▸ Texto de leitura
Hassan Nasrallah - Acreditamos
que a intenção do plano seja liquidar a Intifada palestina [revolta
popular contra a ocupação israelense] e, como os grupos palestinos, temos nossas reservas.
A proposta exige que o governo
palestino e a resistência se desarmem, protegendo a ocupação israelense, os assentamentos e os
soldados israelenses, e isso pode
levar a uma guerra civil na Palestina.
Os palestinos e israelenses vão
se sentar à mesa de negociação e
vão discutir questões que Sharon
[o premiê israelense] já declarou
serem inegociáveis, como o direito de retorno dos refugiados palestinos, o fim definitivo dos assentamentos e a insistência de
considerar Jerusalém como capital unicamente de Israel. Portanto, mesmo que a proposta dos
EUA proponha um caminho para
a negociação, ela vem com impedimentos decisivos.
Folha - Então o sr. concorda com a
posição do Hamas [grupo terrorista
palestino] de não aceitar discutir o
plano?
Nasrallah - Nós apoiamos o diálogo tanto entre os grupos palestinos como entre os grupos palestinos e a Autoridade Nacional Palestina. É claro que a recente posição do Hamas foi uma reação direta ao discurso de Abu Mazen
[premiê palestino] em Ácaba [cidade jordaniana onde os premiês
israelense e palestino se reuniram,
com a presença do presidente
George W. Bush, e aceitaram retomar o processo de paz tendo como base o plano proposto pelos
EUA]. Mazen se encontrou com o
Hamas antes de ir a Ácaba, criou
toda uma expectativa positiva sobre a sua posição em relação ao
plano dos EUA, mas depois o discurso ficou diferente. Isso fez com
que o Hamas se sentisse como se
tivesse sido esfaqueado pelas costas, insultado.

▸ Dados brutos

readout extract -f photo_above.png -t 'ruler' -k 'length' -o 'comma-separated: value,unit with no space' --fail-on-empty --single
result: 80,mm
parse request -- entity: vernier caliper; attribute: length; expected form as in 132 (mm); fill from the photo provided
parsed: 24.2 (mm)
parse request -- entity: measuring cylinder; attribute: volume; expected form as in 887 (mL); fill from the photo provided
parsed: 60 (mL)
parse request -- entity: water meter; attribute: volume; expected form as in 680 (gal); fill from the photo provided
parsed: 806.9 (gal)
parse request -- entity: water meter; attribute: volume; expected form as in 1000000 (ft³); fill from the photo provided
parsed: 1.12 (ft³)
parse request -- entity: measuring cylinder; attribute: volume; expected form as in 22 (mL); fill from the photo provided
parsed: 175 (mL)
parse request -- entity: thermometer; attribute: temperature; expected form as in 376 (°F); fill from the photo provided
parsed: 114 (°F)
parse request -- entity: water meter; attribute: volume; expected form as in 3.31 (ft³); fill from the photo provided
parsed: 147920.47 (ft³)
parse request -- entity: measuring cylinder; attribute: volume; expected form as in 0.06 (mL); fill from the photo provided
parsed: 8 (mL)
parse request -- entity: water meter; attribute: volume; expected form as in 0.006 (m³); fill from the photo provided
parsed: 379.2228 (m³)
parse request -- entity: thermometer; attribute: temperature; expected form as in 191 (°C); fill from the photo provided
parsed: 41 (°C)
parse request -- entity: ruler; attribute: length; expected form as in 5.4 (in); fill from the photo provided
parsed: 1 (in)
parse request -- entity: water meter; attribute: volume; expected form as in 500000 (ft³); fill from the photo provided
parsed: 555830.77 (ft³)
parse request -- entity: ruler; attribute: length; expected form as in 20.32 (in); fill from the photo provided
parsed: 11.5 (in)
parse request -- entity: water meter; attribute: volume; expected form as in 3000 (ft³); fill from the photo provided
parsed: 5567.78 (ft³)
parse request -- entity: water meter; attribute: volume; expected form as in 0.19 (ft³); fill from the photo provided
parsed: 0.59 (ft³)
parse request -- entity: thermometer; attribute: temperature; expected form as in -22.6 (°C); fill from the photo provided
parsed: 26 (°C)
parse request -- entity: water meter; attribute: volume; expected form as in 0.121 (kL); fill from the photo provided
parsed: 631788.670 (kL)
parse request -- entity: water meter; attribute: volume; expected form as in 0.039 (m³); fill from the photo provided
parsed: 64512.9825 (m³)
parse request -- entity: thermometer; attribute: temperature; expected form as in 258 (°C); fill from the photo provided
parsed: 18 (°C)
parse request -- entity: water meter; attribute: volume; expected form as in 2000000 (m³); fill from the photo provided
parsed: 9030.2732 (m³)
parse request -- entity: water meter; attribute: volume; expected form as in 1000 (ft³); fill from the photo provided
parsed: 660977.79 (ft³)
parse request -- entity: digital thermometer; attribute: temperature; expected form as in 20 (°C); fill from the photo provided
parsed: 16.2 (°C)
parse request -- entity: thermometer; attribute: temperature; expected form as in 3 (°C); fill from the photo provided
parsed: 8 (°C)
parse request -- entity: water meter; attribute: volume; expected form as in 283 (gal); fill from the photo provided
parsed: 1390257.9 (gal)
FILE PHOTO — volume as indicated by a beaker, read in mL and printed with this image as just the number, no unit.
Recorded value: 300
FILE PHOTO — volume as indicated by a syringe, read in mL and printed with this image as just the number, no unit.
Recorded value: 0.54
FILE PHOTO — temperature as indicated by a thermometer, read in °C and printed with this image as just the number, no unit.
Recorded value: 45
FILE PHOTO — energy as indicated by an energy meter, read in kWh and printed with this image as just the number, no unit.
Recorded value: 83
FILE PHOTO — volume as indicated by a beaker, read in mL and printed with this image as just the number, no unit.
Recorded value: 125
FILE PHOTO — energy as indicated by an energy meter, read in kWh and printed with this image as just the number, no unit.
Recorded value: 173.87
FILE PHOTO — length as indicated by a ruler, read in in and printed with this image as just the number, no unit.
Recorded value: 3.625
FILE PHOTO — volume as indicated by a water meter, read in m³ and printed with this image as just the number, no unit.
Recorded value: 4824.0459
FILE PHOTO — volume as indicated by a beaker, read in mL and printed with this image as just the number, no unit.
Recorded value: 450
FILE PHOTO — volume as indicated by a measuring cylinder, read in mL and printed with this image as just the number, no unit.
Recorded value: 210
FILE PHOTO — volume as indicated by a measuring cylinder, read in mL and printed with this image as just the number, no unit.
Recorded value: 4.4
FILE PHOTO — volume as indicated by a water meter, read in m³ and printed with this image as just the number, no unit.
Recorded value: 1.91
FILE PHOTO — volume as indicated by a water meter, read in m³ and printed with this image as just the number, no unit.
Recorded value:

▸ Tarefa
Segundo o texto de leitura, quais questões Sharon já declarou serem inegociáveis? Enumere todas. A listagem é um material à parte, independente do texto de leitura.

▸ Resultado do exercício
- o direito de retorno dos refugiados palestinos
- o fim definitivo dos assentamentos
- a insistência de considerar Jerusalém como capital unicamente de Israel